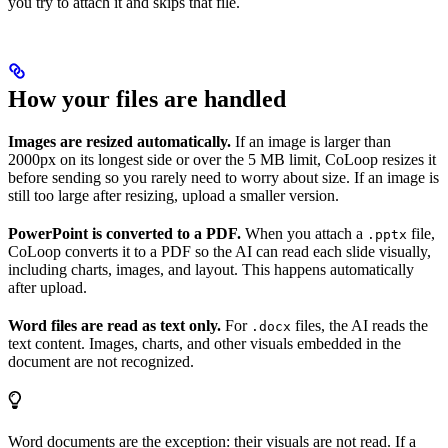
you try to attach it and skips that file.
How your files are handled
Images are resized automatically.
If an image is larger than
2000px on its longest side or over the 5 MB limit, CoLoop resizes it
before sending so you rarely need to worry about size. If an image is
still too large after resizing, upload a smaller version.
PowerPoint is converted to a PDF.
When you attach a
file,
.pptx
CoLoop converts it to a PDF so the AI can read each slide visually,
including charts, images, and layout. This happens automatically
after upload.
Word files are read as text only.
For
files, the AI reads the
.docx
text content. Images, charts, and other visuals embedded in the
document are not recognized.
Word documents are the exception: their visuals are not read. If a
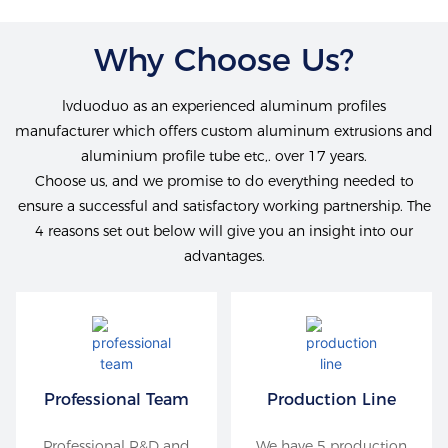
Why Choose Us?
lvduoduo as an experienced aluminum profiles
manufacturer which offers custom aluminum extrusions and
aluminium profile tube etc,. over 17 years.
Choose us, and we promise to do everything needed to
ensure a successful and satisfactory working partnership. The
4 reasons set out below will give you an insight into our
advantages.
Professional Team
Production Line
Professional R&D and
We have 5 production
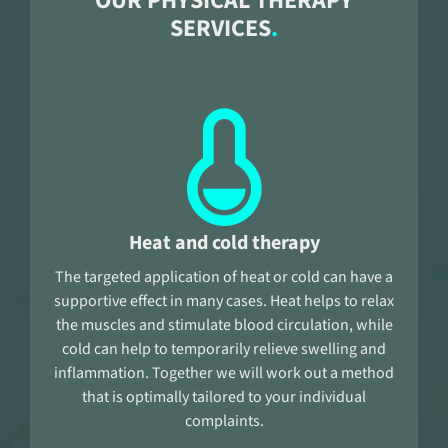
OUR PHYSICAL THERAPY
SERVICES
Heat and cold therapy
The targeted application of heat or cold can have a
supportive effect in many cases. Heat helps to relax
the muscles and stimulate blood circulation, while
cold can help to temporarily relieve swelling and
inflammation. Together we will work out a method
that is optimally tailored to your individual
complaints.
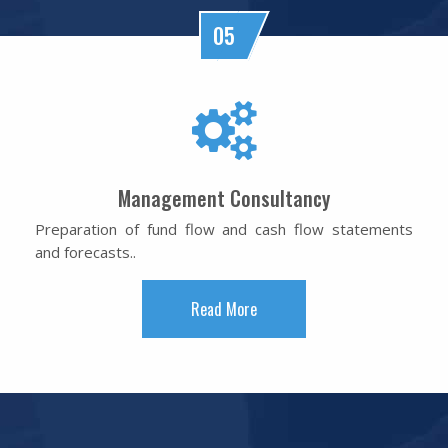
05
Management Consultancy
Preparation of fund flow and cash flow statements
and forecasts..
Read More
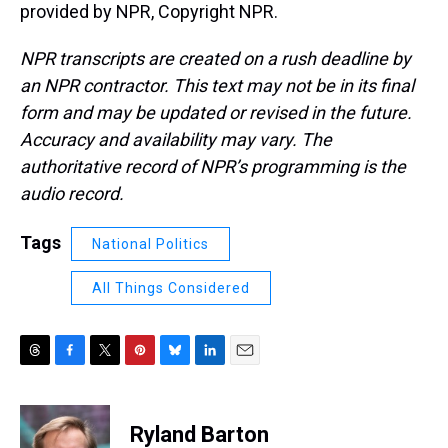
provided by NPR, Copyright NPR.
NPR transcripts are created on a rush deadline by
an NPR contractor. This text may not be in its final
form and may be updated or revised in the future.
Accuracy and availability may vary. The
authoritative record of NPR’s programming is the
audio record.
Tags
National Politics
All Things Considered
T
F
T
P
B
L
E
h
a
w
i
l
i
m
r
c
i
n
u
n
a
e
e
t
t
e
k
i
Ryland Barton
a
b
t
e
s
e
l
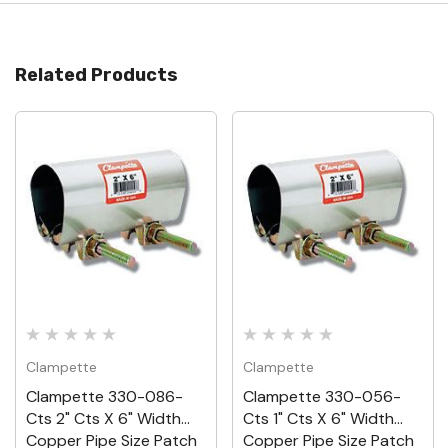
Related Products
Clampette
Clampette
Clampette 330-086-
Clampette 330-056-
Cts 2" Cts X 6" Width
Cts 1" Cts X 6" Width
Copper Pipe Size Patch
Copper Pipe Size Patch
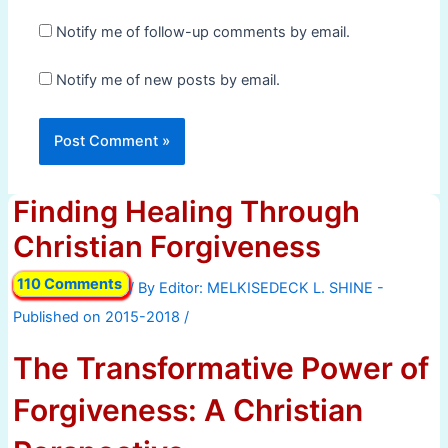
Notify me of follow-up comments by email.
Notify me of new posts by email.
Finding Healing Through
Christian Forgiveness
110 Comments
/ By
/
The Transformative Power of
Forgiveness: A Christian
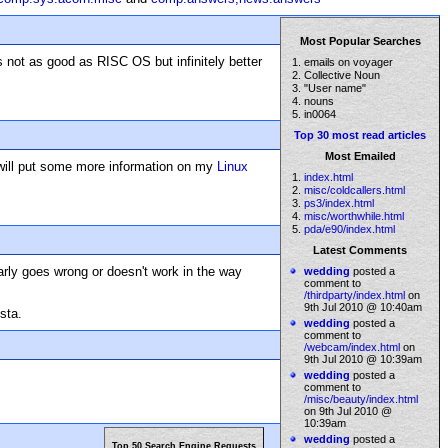
Most Popular Searches
s not as good as RISC OS but infinitely better
1. emails on voyager
2. Collective Noun
3. "User name"
4. nouns
5. in0064
Top 30 most read articles
Most Emailed
I will put some more information on my
Linux
1.
index.html
2.
misc/coldcallers.html
3.
ps3/index.html
4.
misc/worthwhile.html
5.
pda/e90/index.html
Latest Comments
larly goes wrong or doesn't work in the way
wedding
posted a
comment to
/thirdparty/index.html
on
9th Jul 2010 @ 10:40am
sta.
wedding
posted a
comment to
/webcam/index.html
on
9th Jul 2010 @ 10:39am
wedding
posted a
comment to
/misc/beauty/index.html
on 9th Jul 2010 @
10:39am
wedding
posted a
Top 50 Search Engine Requests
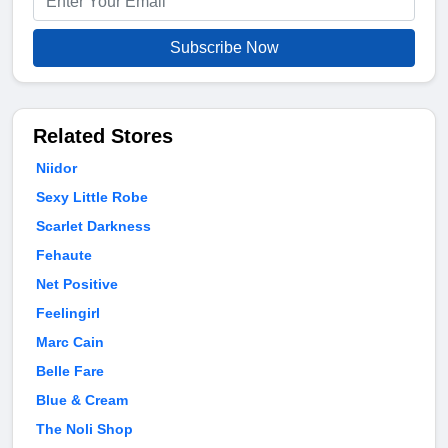
Subscribe Now
Related Stores
Niidor
Sexy Little Robe
Scarlet Darkness
Fehaute
Net Positive
Feelingirl
Marc Cain
Belle Fare
Blue & Cream
The Noli Shop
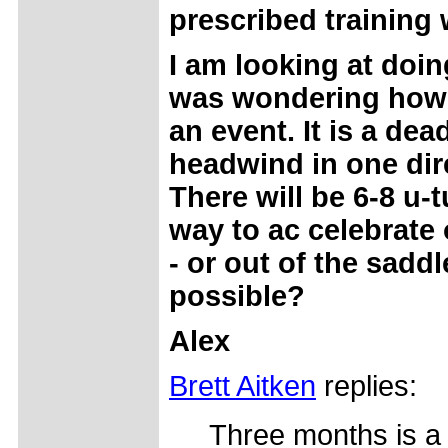
prescribed training 
I am looking at doi
was wondering how y
an event. It is a dea
headwind in one dire
There will be 6-8 u-
way to ac celebrate 
- or out of the sadd
possible?
Alex
Brett Aitken
replies:
Three months is a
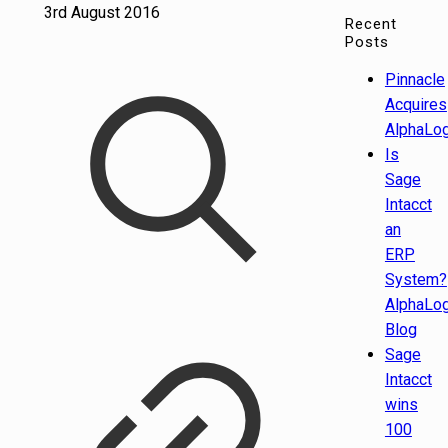
3rd August 2016
Recent
Posts
Pinnacle
Acquires
AlphaLog
Is
Sage
Intacct
an
ERP
System?
AlphaLog
Blog
Sage
Intacct
wins
100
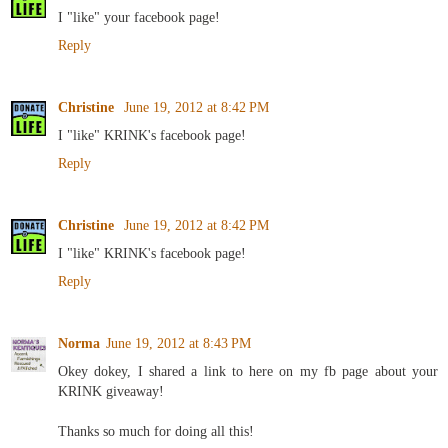
I "like" your facebook page!
Reply
Christine
June 19, 2012 at 8:42 PM
I "like" KRINK's facebook page!
Reply
Christine
June 19, 2012 at 8:42 PM
I "like" KRINK's facebook page!
Reply
Norma
June 19, 2012 at 8:43 PM
Okey dokey, I shared a link to here on my fb page about your
KRINK giveaway!
Thanks so much for doing all this!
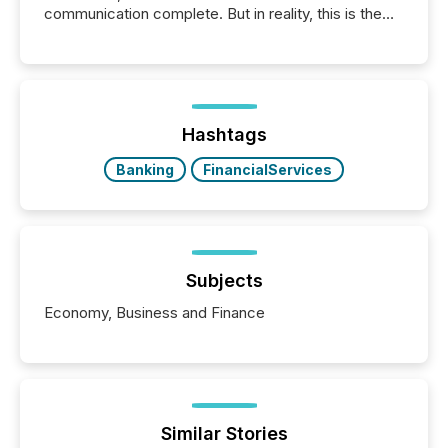
communication complete. But in reality, this is the
point at which another audience begins reading it.
Search engines, AI models, financial data platforms,
and brokerage systems start processing corporate
announcements within seconds of publication.
Before many investors read a press release,
machines identify companies, extract key facts,...
Hashtags
Banking
FinancialServices
Subjects
Economy, Business and Finance
Similar Stories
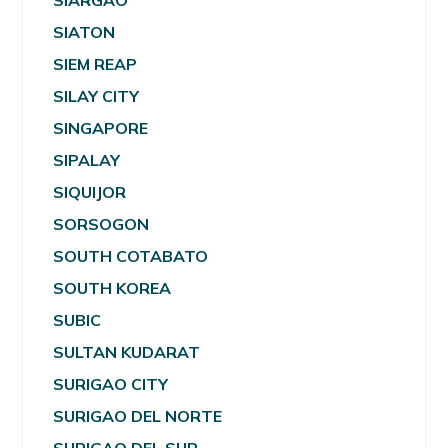
SIARGAO
SIATON
SIEM REAP
SILAY CITY
SINGAPORE
SIPALAY
SIQUIJOR
SORSOGON
SOUTH COTABATO
SOUTH KOREA
SUBIC
SULTAN KUDARAT
SURIGAO CITY
SURIGAO DEL NORTE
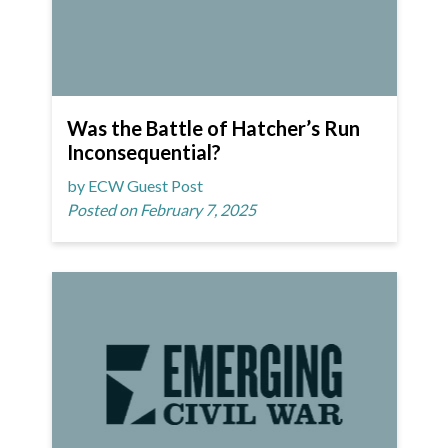
Was the Battle of Hatcher’s Run
Inconsequential?
by ECW Guest Post
Posted on February 7, 2025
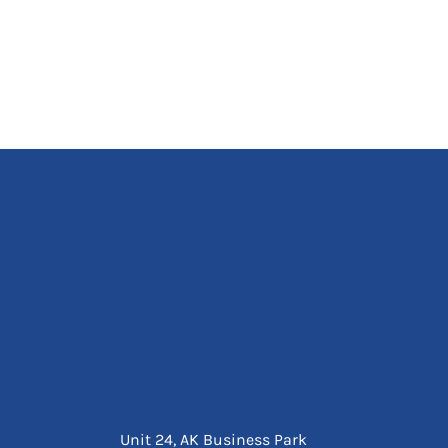
Unit 24, AK Business Park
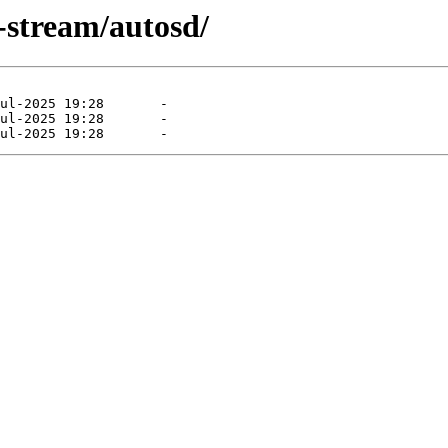
-stream/autosd/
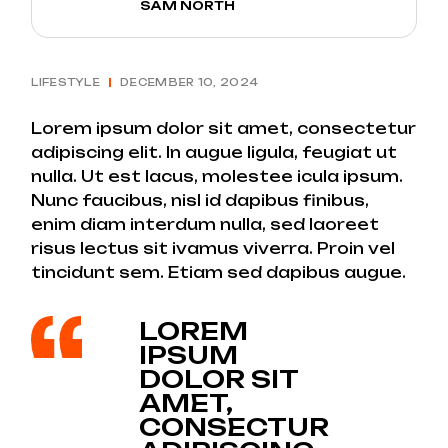
SAM NORTH
LIFESTYLE
DECEMBER 10, 2024
Lorem ipsum dolor sit amet, consectetur
adipiscing elit. In augue ligula, feugiat ut
nulla. Ut est lacus, molestee icula ipsum.
Nunc faucibus, nisl id dapibus finibus,
enim diam interdum nulla, sed laoreet
risus lectus sit ivamus viverra. Proin vel
tincidunt sem. Etiam sed dapibus augue.
LOREM
IPSUM
DOLOR SIT
AMET,
CONSECTUR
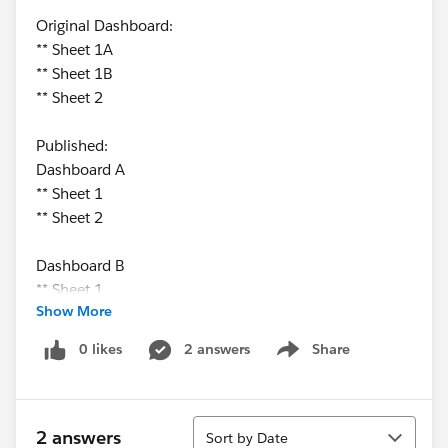
Original Dashboard:
** Sheet 1A
** Sheet 1B
** Sheet 2
Published:
Dashboard A
** Sheet 1
** Sheet 2
Dashboard B
** Sheet 1
Show More
** Sheet 2
0 likes
2 answers
Share
Show menu
Sort
2 answers
Sort by Date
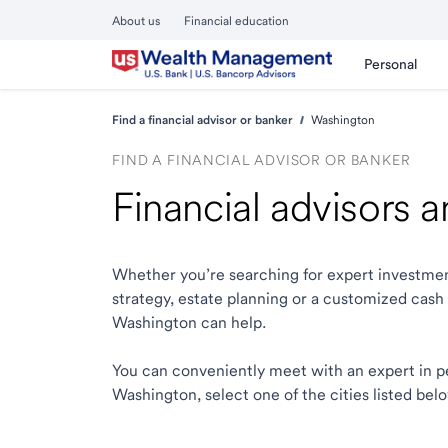
About us
Financial education
Personal
Find a financial advisor or banker
Washington
FIND A FINANCIAL ADVISOR OR BANKER
Financial advisors 
Whether you’re searching for expert investmen
strategy, estate planning or a customized cash
Washington can help.
You can conveniently meet with an expert in pers
Washington, select one of the cities listed bel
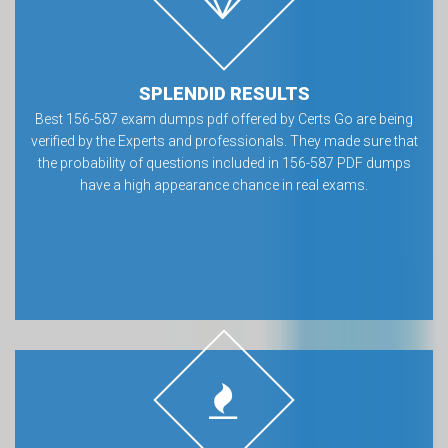
SPLENDID RESULTS
Best 156-587 exam dumps pdf offered by Certs Go are being
verified by the Experts and professionals. They made sure that
the probability of questions included in 156-587 PDF dumps
have a high appearance chance in real exams.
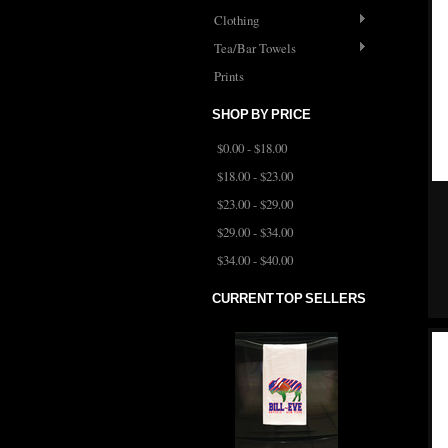
Clothing
Tea/Bar Towels
Prints
SHOP BY PRICE
$0.00 - $18.00
$18.00 - $23.00
$23.00 - $29.00
$29.00 - $34.00
$34.00 - $40.00
CURRENT TOP SELLERS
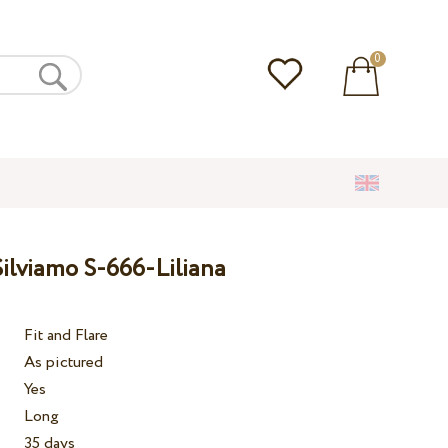
0
ilviamo S-666-Liliana
Fit and Flare
As pictured
Yes
Long
35 days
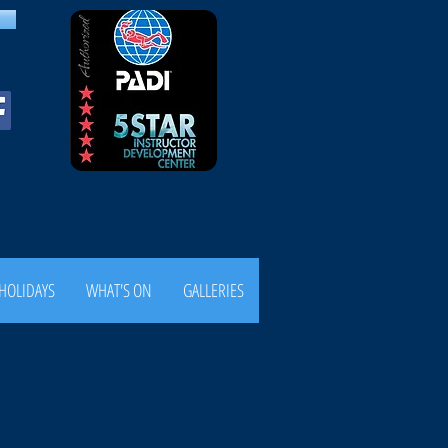
HOLIDAYS
WHAT'S ON
GALLERIES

━━━

Instruction:
Only the lines above that hold "misc" are wanted. Show every one of them.

Response for this exercise:
misc/coldcallers.html
misc/worthwhile.html
/misc/beauty/index.html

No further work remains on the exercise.